The Art Deco-style building is capable of seating 900 people and also features a balcony. The famed Coliseum Café and Hotel—a favourite haunt of William Somerset Maugham during his stay in British Malaya—are located behind the theatre, just down the road. The café closed in 2021 after 100 years in business, due to the COVID-19 pandemic. The oldest and continuously running cinema hall in the country (save for a break during the Japanese occupation during World War II), most of the movies premiering in the building are Indian movies. After Chua Cheng Bok's demise in 1940, his estate continued to administer the Coliseum until its acquisition in 1973 by a company bought by his nephew Dr Chua Boon Teck and his wife Mdm Khor Joo Saik.

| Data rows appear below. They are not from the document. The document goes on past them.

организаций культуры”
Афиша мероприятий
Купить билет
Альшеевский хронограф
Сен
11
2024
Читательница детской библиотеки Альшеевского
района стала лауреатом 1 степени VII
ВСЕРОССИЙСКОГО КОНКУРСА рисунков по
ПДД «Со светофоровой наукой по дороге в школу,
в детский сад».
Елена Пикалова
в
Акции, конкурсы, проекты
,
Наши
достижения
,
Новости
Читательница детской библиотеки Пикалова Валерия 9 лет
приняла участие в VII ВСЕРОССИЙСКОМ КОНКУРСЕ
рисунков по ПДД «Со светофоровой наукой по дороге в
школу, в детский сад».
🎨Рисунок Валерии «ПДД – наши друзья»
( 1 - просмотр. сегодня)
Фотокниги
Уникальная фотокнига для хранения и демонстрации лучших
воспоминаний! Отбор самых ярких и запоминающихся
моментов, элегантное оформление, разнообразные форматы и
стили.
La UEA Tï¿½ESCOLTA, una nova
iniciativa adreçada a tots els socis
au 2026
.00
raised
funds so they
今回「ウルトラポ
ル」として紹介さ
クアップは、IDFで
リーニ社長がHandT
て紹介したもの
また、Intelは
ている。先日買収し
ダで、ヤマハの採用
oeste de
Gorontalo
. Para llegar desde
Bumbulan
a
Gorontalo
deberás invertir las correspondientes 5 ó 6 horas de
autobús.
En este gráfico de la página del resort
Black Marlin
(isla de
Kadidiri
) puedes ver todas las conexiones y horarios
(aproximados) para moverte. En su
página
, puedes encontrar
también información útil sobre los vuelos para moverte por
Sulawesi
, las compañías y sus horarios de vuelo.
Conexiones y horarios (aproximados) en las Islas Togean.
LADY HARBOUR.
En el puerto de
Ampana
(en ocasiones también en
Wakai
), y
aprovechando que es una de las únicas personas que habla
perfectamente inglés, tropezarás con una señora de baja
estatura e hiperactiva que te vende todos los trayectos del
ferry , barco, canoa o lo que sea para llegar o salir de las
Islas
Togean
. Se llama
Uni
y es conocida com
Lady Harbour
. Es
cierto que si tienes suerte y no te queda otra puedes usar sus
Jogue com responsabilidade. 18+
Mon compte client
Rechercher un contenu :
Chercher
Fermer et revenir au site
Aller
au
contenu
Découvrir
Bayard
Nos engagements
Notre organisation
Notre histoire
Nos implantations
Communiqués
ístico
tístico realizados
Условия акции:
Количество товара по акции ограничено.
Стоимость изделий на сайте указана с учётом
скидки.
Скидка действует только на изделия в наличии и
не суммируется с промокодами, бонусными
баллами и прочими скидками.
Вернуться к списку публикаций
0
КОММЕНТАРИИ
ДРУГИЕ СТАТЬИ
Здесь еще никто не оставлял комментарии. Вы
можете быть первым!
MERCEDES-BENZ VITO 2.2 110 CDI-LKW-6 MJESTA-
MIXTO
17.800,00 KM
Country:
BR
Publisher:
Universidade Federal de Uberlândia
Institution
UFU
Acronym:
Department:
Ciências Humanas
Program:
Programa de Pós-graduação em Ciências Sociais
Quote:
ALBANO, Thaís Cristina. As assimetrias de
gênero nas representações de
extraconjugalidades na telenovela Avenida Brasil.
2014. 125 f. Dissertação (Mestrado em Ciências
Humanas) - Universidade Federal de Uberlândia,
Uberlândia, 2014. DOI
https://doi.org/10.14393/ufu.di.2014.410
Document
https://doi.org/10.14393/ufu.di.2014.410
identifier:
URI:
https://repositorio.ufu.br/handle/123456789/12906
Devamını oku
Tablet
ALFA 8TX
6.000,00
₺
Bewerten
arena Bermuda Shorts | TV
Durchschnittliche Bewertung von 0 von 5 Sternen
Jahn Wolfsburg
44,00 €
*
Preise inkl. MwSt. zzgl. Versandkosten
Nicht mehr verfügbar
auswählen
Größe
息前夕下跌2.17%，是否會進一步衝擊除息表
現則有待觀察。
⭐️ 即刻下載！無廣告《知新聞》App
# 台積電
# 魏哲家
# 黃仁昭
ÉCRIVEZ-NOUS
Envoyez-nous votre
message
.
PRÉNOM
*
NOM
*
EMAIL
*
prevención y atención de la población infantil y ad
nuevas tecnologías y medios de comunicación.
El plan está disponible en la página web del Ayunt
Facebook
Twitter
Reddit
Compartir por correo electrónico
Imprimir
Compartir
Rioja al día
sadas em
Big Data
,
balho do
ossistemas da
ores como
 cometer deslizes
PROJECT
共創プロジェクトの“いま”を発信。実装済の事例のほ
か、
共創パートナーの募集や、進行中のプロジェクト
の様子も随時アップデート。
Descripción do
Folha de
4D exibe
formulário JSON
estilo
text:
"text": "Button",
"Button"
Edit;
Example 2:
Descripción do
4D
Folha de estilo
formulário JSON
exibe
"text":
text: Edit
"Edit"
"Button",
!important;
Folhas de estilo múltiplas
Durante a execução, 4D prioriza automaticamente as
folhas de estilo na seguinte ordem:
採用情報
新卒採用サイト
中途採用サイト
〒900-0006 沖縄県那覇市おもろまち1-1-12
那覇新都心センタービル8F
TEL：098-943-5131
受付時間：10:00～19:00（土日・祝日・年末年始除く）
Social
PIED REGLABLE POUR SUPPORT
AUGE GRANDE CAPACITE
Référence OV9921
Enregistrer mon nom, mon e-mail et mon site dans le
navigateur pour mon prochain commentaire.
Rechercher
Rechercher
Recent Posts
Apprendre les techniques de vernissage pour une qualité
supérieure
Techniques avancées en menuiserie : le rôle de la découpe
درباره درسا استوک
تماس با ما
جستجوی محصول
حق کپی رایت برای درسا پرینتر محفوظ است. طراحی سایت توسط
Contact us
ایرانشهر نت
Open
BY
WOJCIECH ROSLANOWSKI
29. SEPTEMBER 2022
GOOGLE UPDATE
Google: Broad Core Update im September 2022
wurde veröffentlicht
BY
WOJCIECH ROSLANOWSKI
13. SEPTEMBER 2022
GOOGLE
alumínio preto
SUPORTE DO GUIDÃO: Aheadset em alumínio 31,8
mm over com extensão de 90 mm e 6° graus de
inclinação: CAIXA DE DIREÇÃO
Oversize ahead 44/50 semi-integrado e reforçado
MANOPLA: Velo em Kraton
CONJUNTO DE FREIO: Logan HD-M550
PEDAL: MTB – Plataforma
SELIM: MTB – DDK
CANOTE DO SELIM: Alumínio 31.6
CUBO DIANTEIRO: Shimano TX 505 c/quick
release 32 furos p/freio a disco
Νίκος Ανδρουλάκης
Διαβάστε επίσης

In 2006, the Malaysian government proposed to close the theatre and turn it into a cultural heritage centre, but relented when there was a public outcry to the scheme. The government later decided not to close the cinema. Instead, they planned to build a car park nearby.

In that year, Dr Chua Seong Siew, elder son of the late owners Dr Chua Boon Teck and Mdm Khor Joo Saik, successfully appealed for the cinema theatre to remain open, and so it continues to operate to this day.

In 2012, the cinema was owned by Lotus Five Star Cinema (M) Sdn. Bhd. and was transformed into a 2-screen Cineplex which consist of a total 474 seats. The Coliseum Theatre was rebranded as LFS Coliseum Cineplex and was officially opened to the public in November 2012. It has a thriving business showing mostly Bollywood and Tamil/Hindi movies.

==Transportation==
The theatre is accessible within walking distance south east of Bandaraya LRT Station and Bank Negara KTM station.